What if you were able to select an existing band you loved on the lineup and related artists would be highlighted for you?

That way, you’d be able to listen to similar bands to the one you already liked – increasing your chance to enjoy new music at Firefly and the likelihood that you’d attend.

I pitched the talent team and built out Firefly’s Discover Artists page on the website. The Firefly team could easily select which artists were related to each other in the WP backend while visitors could view those similar artists as they were instantly highlighted on the lineup.

Coupled with the artist popup and a full page of curated playlists, exploring new music at Firefly is easier than ever.

Skinny Ms. Website

SkinnyMs.com is a large online publication dedicated to providing healthy recipes, weight loss tips, and fitness routines to women across the globe.

Their content is seen by nearly two million visitors every month and they’ve been featured in Glamour, Today, Cooking Light, The Huffington Post, Yummly, MSN, and many more.

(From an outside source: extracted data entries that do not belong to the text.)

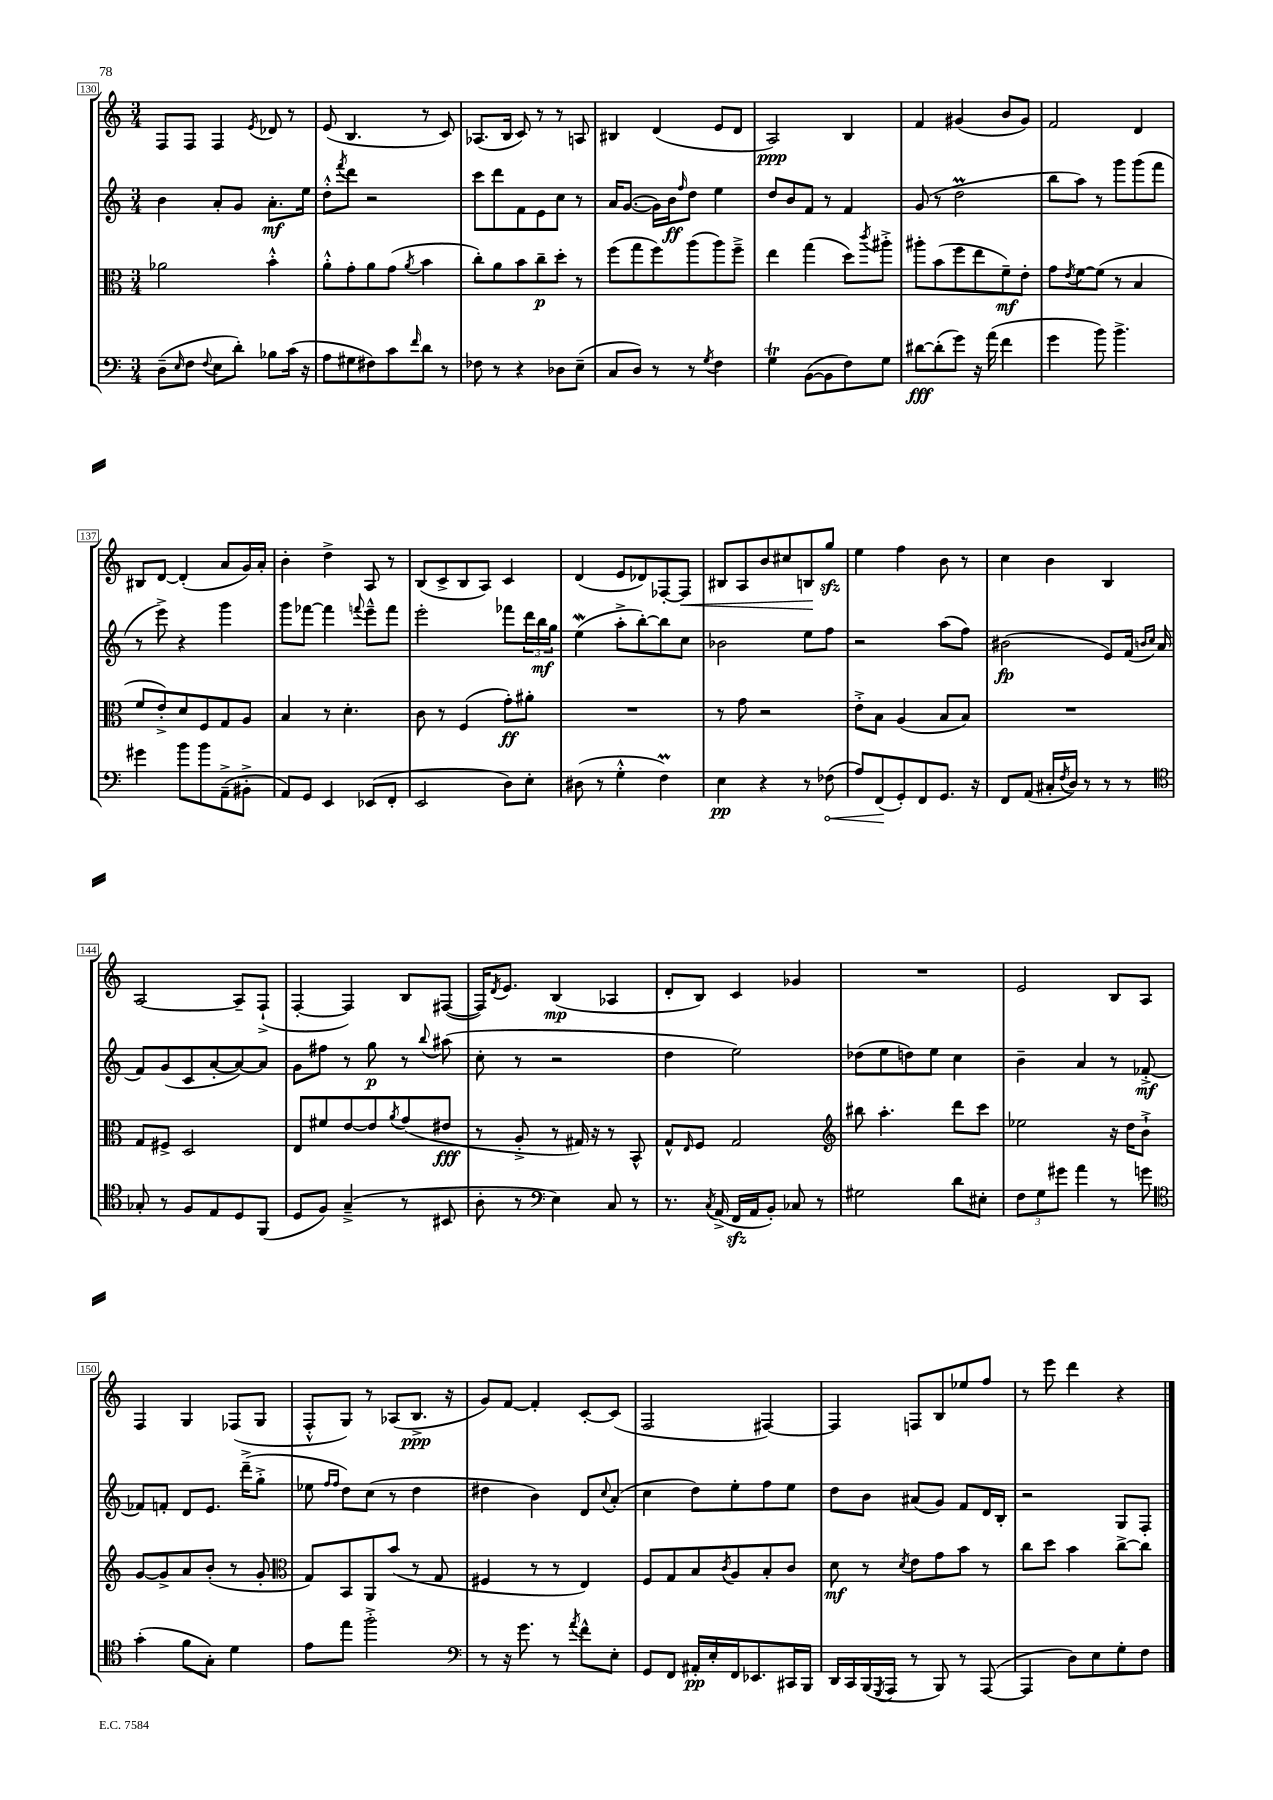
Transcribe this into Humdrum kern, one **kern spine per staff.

**kern	**kern	**kern	**kern
*staff4	*staff3	*staff2	*staff1
*clefF4	*clefC3	*clefG2	*clefG2
*k[]	*k[]	*k[]	*k[]
*M3/4	*M3/4	*M3/4	*M3/4
(8D~\L	2a-\	4b\	8F/L
16qqE/	.	.	.
8F\J	.	.	8F/J
8qqF/	.	.	.
8E\L	.	8a'/L	4F/
8d'\J)	.	8g/J	.
.	.	.	8qe/
8B-\L	4b'^^\	8.a'\L	8d-/
(16c\Jk	.	.	8r
16r	.	16ee\Jk	.
=	=	=	=
8A\L	8a'^^\L	8dd'^^\L	(8e/
.	.	8qfff/	.
8G#\	8g'\	8ddd\J	4.B/
8F#\)	8a\	2r	.
8c\	(8g\J	.	.
16qqf/	8qa/	.	.
8d\J	4b\	.	8r
8r	.	.	8c/)
=	=	=	=
8F-\	8cc'\L)	8ccc\L	(8.A-/L
8r	8a\	8ddd\	.
.	.	.	16B/Jk
4r	8b\	8f\	8c/)
.	8cc~\	8e\	8r
8D-\L	8dd'\J	8cc\J	8r
(8E~\J	8r	8r	8A/
=	=	=	=
8C/L	(8ff\L	16a/LK	4B#/
.	.	([8.g/J	.
8D/J)	8gg\	.	.
8r	8ff\)	16g\]LL)	(4d/
.	.	16b\J	.
.	.	16qqff/	.
8r	(8aa\	8dd\J	.
8qG/	.	.	.
4F\	8aa\)	4ee\	8e/L
.	8ff~^\J	.	8d/J
=	=	=	=
4G\	4ee\	8dd/L	2A/)
.	.	8b/	.
([8BB\L	(4gg\	8f/J	.
8BB\]	.	8r	.
8F\)	8dd\L)	4f/	4B/
.	8qccc/	.	.
8G\J	8aa#'^\J	.	.
=	=	=	=
[8d#\L	8aa#'\L	(8g/	4f/
(8d#'\]	(8b\	8r	.
8g\J)	8ff\	2dd\	(4g#/
16r	8ee\	.	.
(16a\	.	.	.
4f\	8f~\)	.	8b/L
.	8e'\J	.	8g#/J)
=	=	=	=
4g\	8g\L	8bb\L	2f/
.	8qe/	.	.
.	[8f\	8aa\J)	.
8b\)	(8f\]J	8r	.
4.b^\	8r	8ggg\L	.
.	4B/	(8ggg\	4d/
.	.	8fff\J	.
=	=	=	=
4g#\	8f/L	8r	8B#/L
.	8e'^/)	8eee^\)	[8d/J
8b\L	8d/	4r	(4d'/]
8b\	8F/	.	.
(8AA~^\	8G/	4ggg\	8a/L
8BB#'^\J	8A/J	.	16g/L)
.	.	.	16a'/JJ
=	=	=	=
8AA/L)	4B/	8ggg\L	4b'\
8GG/J	.	[8fff-\J	.
4EE/	8r	4fff-\]	4dd^\
.	4.d'\	.	.
.	.	8qqfff/	.
(8EE-/L	.	8eee~^^\L	8A/
8FF'/J	.	8fff\J	8r
=	=	=	=
2EE/	8c\	2eee'\	(8B/L
.	8r	.	8c^/
.	(4F/	.	8B/
.	.	.	8A/J)
8D\L)	8g'\L)	8fff-\L	4c/
8E'\J	8a#'\J	24ddd\L	.
.	.	24bb\	.
.	.	24gg\JJ	.
=	=	=	=
(8D#\	2.r	(4ee\	(4d/
8r	.	.	.
4G'^^\	.	8aa'^\L	8e/L
.	.	[8bb'\)	8d-/)
4F\)	.	8bb\]	[8F-'/
.	.	8cc\J	8F-/]J
=	=	=	=
4E\	8r	2b-\	8B#/L
.	8g\	.	8A/
4r	2r	.	8b/
.	.	.	8cc#/
8r	.	8ee\L	8B/
(8F-\	.	8ff\J	8gg/J
=	=	=	=
8A/L)	8e'^\L	2r	4ee\
(8FF/	8B\J	.	.
8GG'/)	(4A/	.	4ff\
8FF/	.	.	.
8.GG/J	8B/L	(8aa\L	8b\
.	8B/J)	8ff\J)	8r
16r	.	.	.
=	=	=	=
8FF/L	2.r	(2b#\	4cc\
(8AA/J	.	.	.
16C#'/LL	.	.	4b\
8qF/	.	.	.
16D/JJ)	.	.	.
8r	.	.	.
8r	.	8e/L)	4B/
8r	.	(16f/Jk	.
.	.	16qqb/LL	.
.	.	16qqcc/JJ	.
.	.	16a/	.
=	=	=	=
*clefC4	*	*	*
8G-'/	8G/L	8f/L)	[2A/
8r	8F#^/J	(8g/	.
8F/L	2D/	8c/	.
8E/	.	[8a'/	.
8D/	.	8a/_)	8A~/]L
(8FF/J	.	8a/]J	(8F`^/J
=	=	=	=
8D/L	8E/L	8g\L	[4F'/
8F/J)	8f#/	8ff#\J	.
(4G~^/	[8e/	8r	4F/])
.	8e/]	8gg\	.
.	8qa/	.	.
8r	(8g/	8r	8B/L
.	.	8qqbb/	.
8BB#/	8e#/J	(8aa#\	([8F#/J
=	=	=	=
8A'\	8r	8cc'\	16F#/]LK)
.	.	.	8qd/
.	.	.	8.e/J
8r	8A'^/	8r	.
*clefF4	*	*	*
4E\)	8r	2r	(4B/
.	16G#/)	.	.
.	16r	.	.
8C/	8r	.	4A-/
8r	8BB^^/	.	.
=	=	=	=
8.r	8G^^/L	4dd\	8d'/L
.	16qqE/	.	.
.	8F/J	.	8B/J)
8qC/	.	.	.
(16AA^/	.	.	.
16FF/LL	2G/	2ee\)	4c/
16AA/J	.	.	.
8BB'/J)	.	.	.
8C-/	.	.	4g-/
8r	.	.	.
=	=	=	=
*	*clefG2	*	*
2G#\	8bb#\	(8dd-\L	2.r
.	4.aa'\	8ee\	.
.	.	8dd\)	.
.	.	8ee\J	.
8d\L	8ddd\L	4cc\	.
8E#'\J	8ccc\J	.	.
=	=	=	=
12F\L	2ee-\	4b~\	2e/
12G\	.	.	.
12g#\J	.	.	.
4a\	.	4a/	.
8r	16r	8r	8B/L
.	16dd\LK	.	.
8g\	8b`^\J	[8f-'^/	8A/J
=	=	=	=
*clefC4	*	*	*
(4g'\	[8g/L	8f-/]L	4F/
.	8g^/]	8f'/J	.
8f\L	8a/	8d/L	4G/
8G'\J)	(8b'/J	8.e/J	.
4d\	8r	.	(8F-/L
.	.	(16ddd~^\LK	.
.	8g'/	8gg'^\J	8G/J
=	=	=	=
*	*clefC3	*	*
8e\L	8G/L)	8ee-\	8F'^^/L
.	.	16qqff/LL	.
.	.	16qqff/JJ	.
8ee\J	8BB/	8dd\L)	8G/J)
2ff'^\	8AA/	(8cc\J	8r
.	(8b/J	8r	(8A-/L
.	8r	4dd\	8.B^/J
.	8G/	.	.
.	.	.	16r
=	=	=	=
*clefF4	*	*	*
8r	4F#/	4dd#\	8g/L)
16r	.	.	[8f/J
8.g\	.	.	.
.	8r	4b\)	4f'/]
8r	8r	.	.
8qa/	.	.	.
8f^^\L	4E/)	8d/L	[8c'/L
.	.	8qqcc/	.
8E'\J	.	(8a'/J	(8c/]J
=	=	=	=
8GG/L	8F/L	4cc\	2F/
8FF/J	8G/	.	.
16AA#'/LL	8B/	8dd\L)	.
16E'/	.	.	.
.	8qc/	.	.
16FF/J	8A/	8ee'\	.
8.EE-/	.	.	.
.	8B'/	8ff\	[4F#/)
16CC#/L	8c/J	8ee\J	.
16BBB/JJ	.	.	.
=	=	=	=
16DD/LL	8d\	8dd\L	4F#/]
16CC/	.	.	.
(16BBB/	8r	8b\J	.
8qGGG/	.	.	.
16AAA/JJ	.	.	.
.	8qd/	.	.
8r	8e\L	(8a#/L	8F/L
8BBB/)	8g\	8g/J)	8B/
8r	8b\J	8f/L	8ee-/
([8AAA/	8r	16d/L	8ff/J
.	.	16B'/JJ	.
=	=	=	=
4AAA/]	8cc\L	2r	8r
.	8dd\J	.	8eee\
8D\L)	4b\	.	4ddd\
8E\	.	.	.
8G'\	[8cc^\L	8G/L	4r
8F\J	8cc\]J	8F'/J	.
==	==	==	==
*-	*-	*-	*-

I was tasked with designing a responsive website that would showcase their content, improve the user experience, and promote their new contributor program.

SkinnMs-stage

My Approach

Looking to evolve from their outdated website, SkinnyMs. came to me in order to capture the essence of their brand. I focused on giving their content room to breath with a heavy emphasis on whitespace and minimalism.

Showcase-1

The Process

This project saw the complete end-to-end phases of our process: research, wireframes, design, development, testing, implementation, and support.

Not only did they need the website to truly show off the beautiful photography, blog content, and recipes, but they also needed room for advertisements and an improved selling experience for their Ebook collection.